Dış ticaret açığı şahlandı

Türkiye İstatistik Kurumu (TÜİK) Ekim ayı verilerine göre: Ekim ayında dış ticaret açığı bir önceki yılın aynı ayına göre yüzde 421,7 artarak 1 milyar 509 milyon dolardan, 7 milyar 874 milyon dolara yükseldi.

İhracatın ithalatı karşılama oranı 2021 Ekim ayında yüzde 93,2 iken, 2022 ekim ayında yüzde 73,0’a geriledi.

Dış ticaret açığı 2022 Ocak-Ekim döneminde yüzde 168,3 artarak 33 milyar 933 milyon dolardan, 91 milyar 49 milyon dolara yükseldi.

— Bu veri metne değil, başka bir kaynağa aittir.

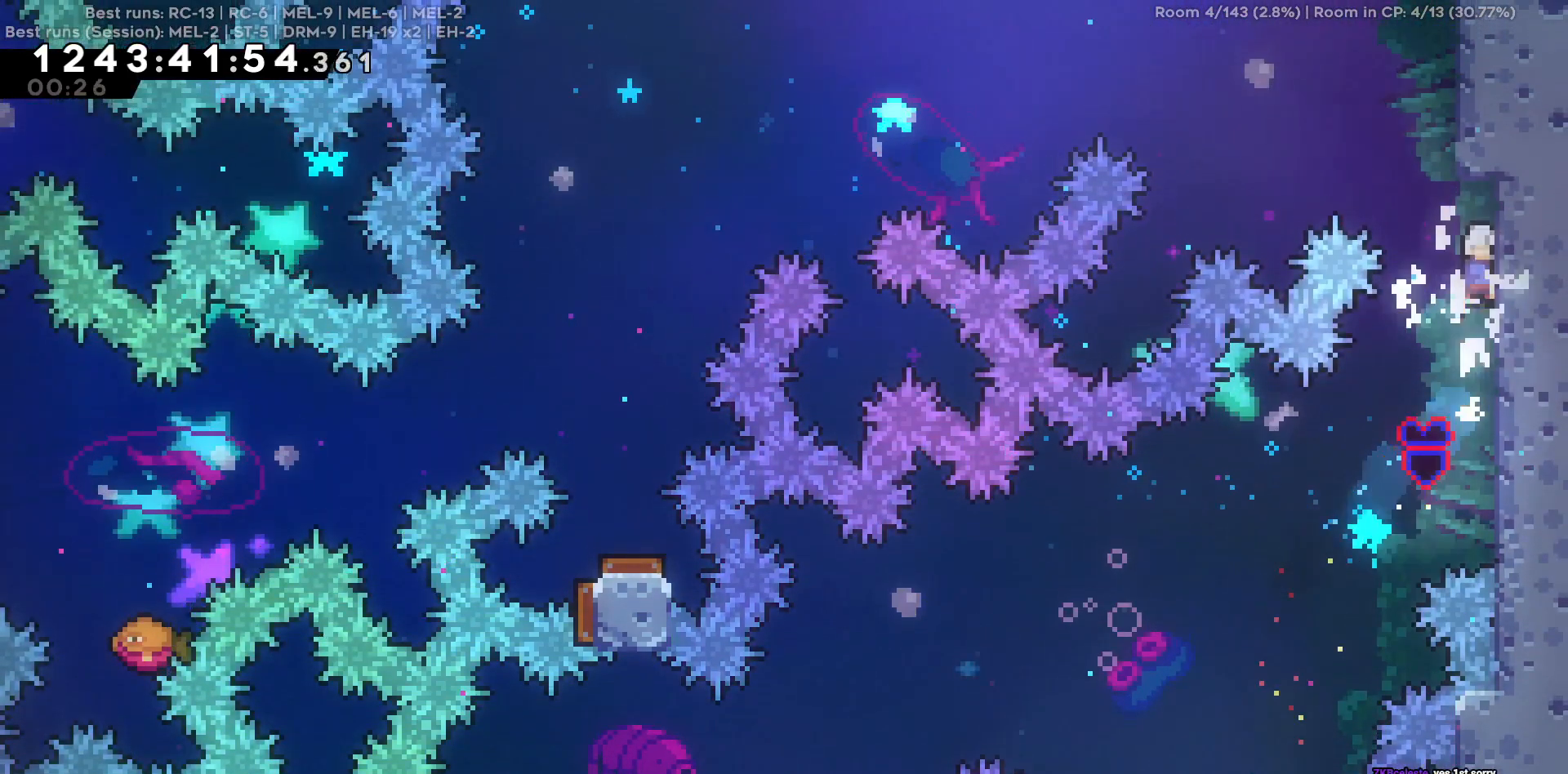
{"keys": ["d"], "events": [[367, "d", "down"]]}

İhracatın ithalatı karşılama oranı 2021 Ocak-Ekim dö­neminde yüzde 84,3 iken, 2022 Ocak-Ekim döneminde yüzde 69,7’ye geriledi.

Merkez Bankası’nın enflasyon konusunda verdiği rapor da dikkat çekici. Dış ticaret açığın­daki hızlı artışı teknik ifa­delerle rapora alan Merkez Bankası, Tür­kiye’nin aynı miktarda dövizi elde edebilmek için yurt dışına daha fazla miktarda ürün sat­tığı, buna karşılık yurt dı­şından daha az miktarda ürün aldığı halde daha fazla döviz ödemek zo­runda kaldığı mesajını vermiş. Yani özetle “Ucuz satıp, pahalı alıyoruz” demiş.

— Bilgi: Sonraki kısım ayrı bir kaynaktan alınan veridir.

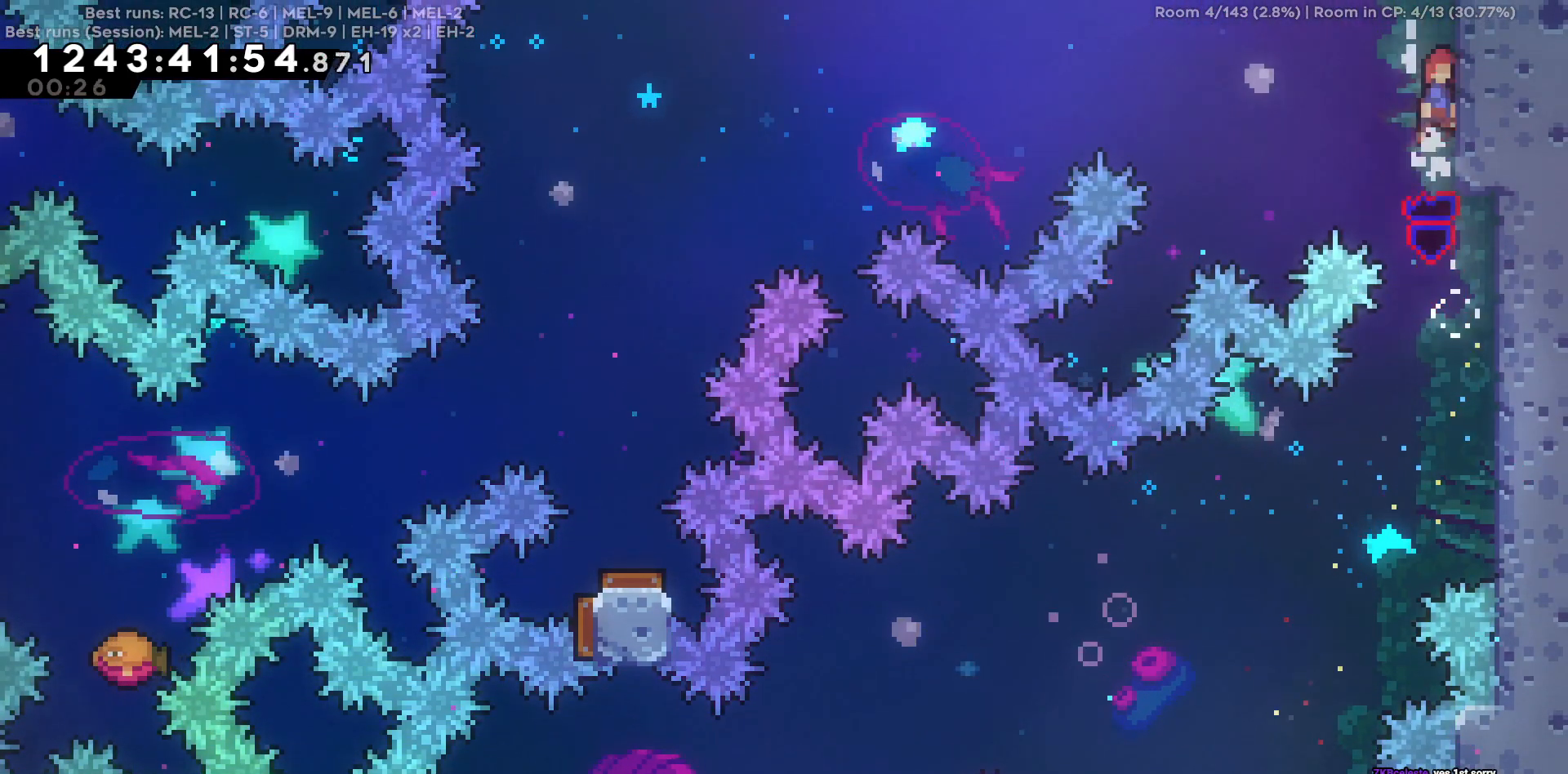
{"keys": ["a"], "events": [[200, "d", "up"], [250, "a", "down"]]}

İktidarlar genelde ihracat rakamlarının yükselmesi ile övünür, ithalat rakamlarından hiç bahsetmezler. Çin ve Uzak Doğu ülkelerinin ucuz iş gücü ve yüksek döviz kuru ya da kur teşviği ile ihracat arttırma politikaları nerdeyse 50 yıl geride kaldı. Ülkemizde bugün yaşanan durum düşük TL, ucuz iş gücü ile arttırılmaya çalışılan ihracat politikası o günleri hatırlatıyor. Bu politikanın beklenen diğer ayağı da ithalatın düşmesi yönünde idi. Ancak tarım üretimini desteklemeyen, kâğıt ve şeker fabrikaları ve benzer üretim tesislerini özelleştirme politikaları iç pi­yasayı görmezden gelince farklı sonuçlar gelişti. İhracat artışları gerçekleşse de ithalatta yaşanan beklenmeyen artışlar ve büyüyen dış ticaret açığı yanında, enflasyona dayalı bütçe harcamalarındaki artışlarının manası ilave borç ve faiz ödemeleri gibi ilave problemler demek. Bun­lar ilerdeki günlerde daha net hissedilebilir.

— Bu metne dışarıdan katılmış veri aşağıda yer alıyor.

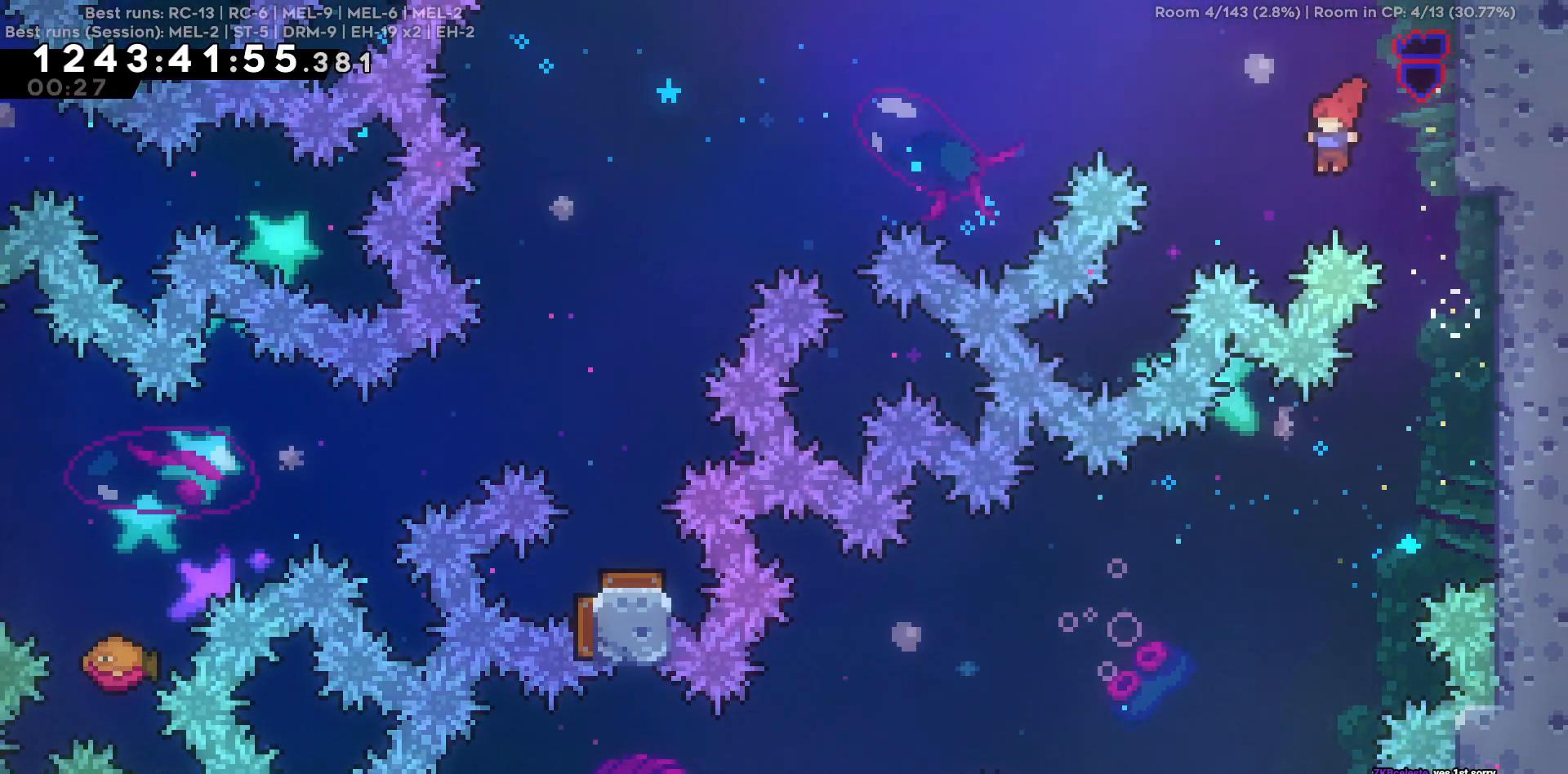
{"keys": [], "events": [[117, "a", "up"], [117, "d", "down"], [217, "w", "down"], [450, "d", "up"], [450, "w", "up"]]}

Halbuki bizim önemli rezervlere sahip bor ve toryum madenlerimiz var. Sayın Bakanımız Türkiye’nin 1 milyar dolar tutarında bor ihraç ettiğini söylemiş. Eğer aynı mik­tarda boraks veya borik asit ya da daha ileri türevler ihraç edilseydi, Türkiye’nin geliri birkaç kat daha fazla olabi­lirdi. Türkiye neden elindeki cevheri çok daha verimli de­ğerlendirmek adına yatırımlar yapmaz, teknoloji geliştirme gayretinde bulunmaz? Dünya bor rezervleri­nin yüzde 73’ü bizim topraklarımızda. En kaliteli olanda bizimki. Peki neden bu değeri yok paraya satıp duruyo­ruz? Dünya bizden ham olarak aldığını işleyip, yine bize kat kat yüksek fiyatlarla satıyor. Yapılması gereken belli ancak bunu bile bile ham bor satıp övünüyoruz.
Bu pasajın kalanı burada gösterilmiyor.